(Extracted page text data)
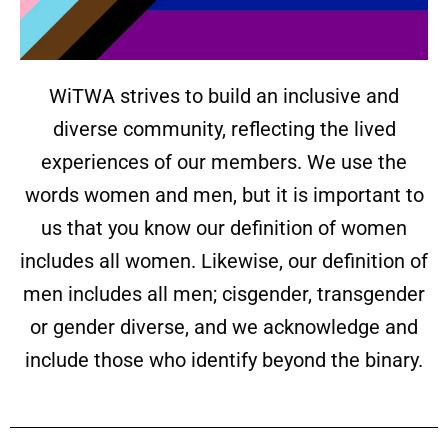
WiTWA strives to build an inclusive and
diverse community, reflecting the lived
experiences of our members. We use the
words women and men, but it is important to
us that you know our definition of women
includes all women. Likewise, our definition of
men includes all men; cisgender, transgender
or gender diverse, and we acknowledge and
include those who identify beyond the binary.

#### Problem statement
Please pull out the lines word for word, starting at the beginning of the records and ending with the line containing "or gender diverse, and we acknowledge and", including that line, and leave the pictures out of the answer.

#### Solution
WiTWA strives to build an inclusive and
diverse community, reflecting the lived
experiences of our members. We use the
words women and men, but it is important to
us that you know our definition of women
includes all women. Likewise, our definition of
men includes all men; cisgender, transgender
or gender diverse, and we acknowledge and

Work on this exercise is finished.